Feedforward Neural Networks

The neural networks architecture in which a connection between nodes is only allowed from nodes in layer i to nodes in layer i + 1, with no backward or inter-layer connections are called feedforward neural networks. When feedforward neural networks include feedback connections i.e. output connections that feed back into the inputs, are called recurrent neural networks.

Backpropagation

Backpropagation is a generalization of the gradient descent algorithms that is specifically used to train multi-layer feedforward networks. The backpropagation algorithm consists of two phases:

  1. The forward pass where we pass our inputs through the network to obtain our output classifications.

  2. The backward pass i.e. weight update phase where we compute the gradient of the loss function and use the information to iteratively apply the chain rule to update the weights in neural networks.
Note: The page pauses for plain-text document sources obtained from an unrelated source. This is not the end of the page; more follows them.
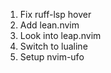 1. Fix ruff-lsp hover
2. Add lean.nvim
3. Look into leap.nvim
4. Switch to lualine
5. Setup nvim-ufo
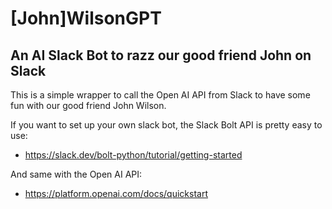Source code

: # [John]WilsonGPT
## An AI Slack Bot to razz our good friend John on Slack

This is a simple wrapper to call the Open AI API from Slack to have some fun
with our good friend John Wilson.

If you want to set up your own slack bot, the Slack Bolt API is pretty easy to
use: 
- https://slack.dev/bolt-python/tutorial/getting-started

And same with the Open AI API:
- https://platform.openai.com/docs/quickstart
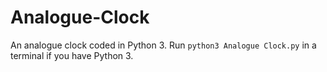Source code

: # Analogue-Clock
An analogue clock coded in Python 3. Run `python3 Analogue Clock.py` in a terminal if you have Python 3.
The activation functions inside the network are differentiable, allowing the chain rule to be applied. Any layers inside the network that require updates to their weights and parameters must be compatible with backpropagation.

One Hot Encoding is the process of transforming integer labels into vector labels, where the index in the vector for label is set to 1 and 0 otherwise.

Convolutions

Convolutions are one of the most critical, fundamental building-blocks in computer vision and image processing. Convolution is an element-wise multiplication of two matrices followed by a sum.

Convolutional Layers

It accepts an input volume of size Winput X Hinput X Dinput .The input sizes are normally square, so it’s common to see Winput = Hinput . The number of filters K controls the depth of the output volume. The output of the convolutional layer is Woutput X Houtput X Doutput , where:

  1. Woutput = ((Winput - F + 2P)/S) + 1.

  2. Houtput = ((Hinput - F + 2P)/S) + 1.

  3. Doutput = K

Here, K is the number of filters, which when used for convolution yields receptive field F. S is the stride and P is the amount of zero-padding.